Prologis (PLD 0.69%) stock trades about 25% below its three-year high-water mark. Digital Realty (DLR 0.95%) trades about 15% below its three-year peak. But when concerns about interest rate increases were more top of mind in late 2022 and 2023, these two dividend stocks were trading down more than 40% from their highs.

Value-focused investors will probably see this situation and think they missed out. However, another stock market sell-off would likely bring renewed opportunity.

There's almost always a second chance

Mr. Market is fickle and often swings between enthusiasm and pessimism (sometimes for no apparent reason). While it can be hard to step in and buy stocks when Wall Street is in the dumps, it is often the period when the best deals can be found. For instance, it was a great time to buy real estate investment trusts (REITs) when interest rates were heading sharply higher. Now, as the mood around interest rates has become more sanguine, REITs are recovering.

DLR Chart

DLR data by YCharts

That's the big story behind the 40%-plus stock price declines at Prologis and Digital Realty that have now been materially pared. They are both very good companies with solid long-term outlooks. However, Mr. Market's mood could quickly turn negative again, especially if there's a broader sell-off. If that were to take place, Prologis and Digital Realty could once again be attractively priced. It's worth keeping this pair on your wish list. Here's why.

Prologis has three important growth drivers

Prologis is one of the largest warehouse owners in the world, with a portfolio spread across four continents. The dividend yield today is around 2.8%, but it was up around 3.5% or so not too long ago. A return to that level would make this stock very appealing. Furthermore, the dividend has been raised every year for a decade. And the annualized rate of increase over the past 10 years was roughly 11%. Warehouses are pretty boring assets, but they are vital to world trade, with Prologis' portfolio strategically located in some of the most important global transportation hubs.

There are three things to like here over the long term. First, Prologis is a giant REIT, sporting a market cap of roughly $120 billion. That gives it the scale to be an industry consolidator. Second, warehouse rental rates have increased significantly in recent years, allowing Prologis to roll over expiring leases at much higher rates. That process has yet to run its course, so more rent growth is on tap in the near term.

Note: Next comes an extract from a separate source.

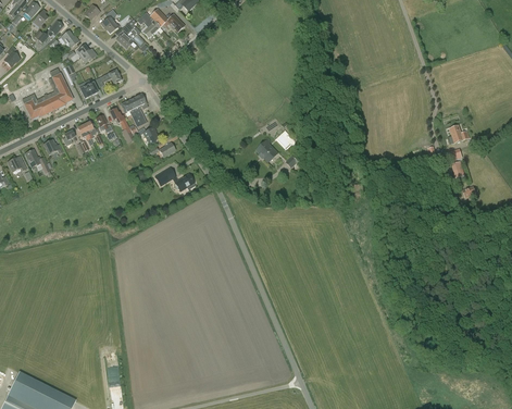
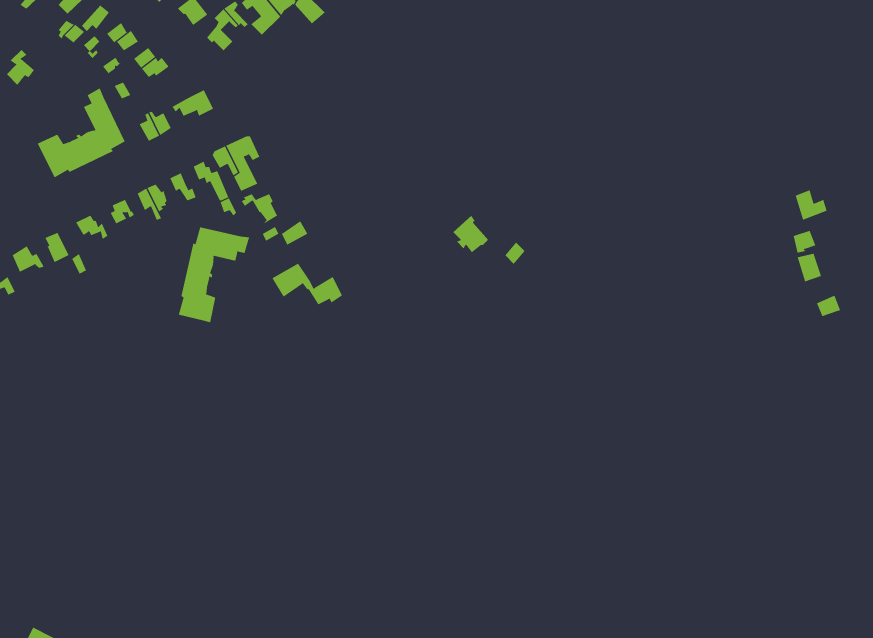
building: none -> [178,227,250,323]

Third, Prologis has a lot of vacant land in its portfolio on which it can build new warehouses. Management estimates this is a $40 billion long-term opportunity.

If there's a broad market sell-off that takes Prologis down with it, you'll probably want to jump at the chance to buy it.

Digital Realty provides the backbone for the data center beast

Digital Realty's yield is roughly 3.2%. When the stock was at its nadir in 2023, the yield was well over 5%. If a broad market decline brought the yield back toward that peak, it would represent a very attractive buying opportunity. The dividend has been increased annually for an impressive 18 years.

The core story here is the increasingly interconnected world, which relies on the types of data centers that Digital Realty owns. The REIT's portfolio is global, with over 300 assets spread across North America, South America, Europe, Asia, and Africa. Although demand can wax and wane, the business seems to be on a fairly strong footing today. In the fourth quarter of 2023, management noted that its backlog was at a record and that renewal leases were being signed at the highest levels since 2015. But the real attraction here is the fact that the world is getting more digital over time, and artificial intelligence is only likely to help push demand even higher.

All told, Digital Realty is a reliable dividend stock with a long growth runway ahead of it. A return to recent lows would be an opportunity that you probably wouldn't want to pass up.

Make your wish list now

There's no way to know when Mr. Market's mood will turn for the worse. And when it does, investors will likely be selling indiscriminately. It can be hard not to follow the crowd during times like that, but if you prepare ahead of time by creating a short list of stocks you'd like to own if only they were cheaper, you'll have a better chance of acting on the opportunities in front of you. Reliable dividend growers Prologis and Digital Realty are two names that should probably be on your wish list given the strong fundamental growth opportunities ahead of them.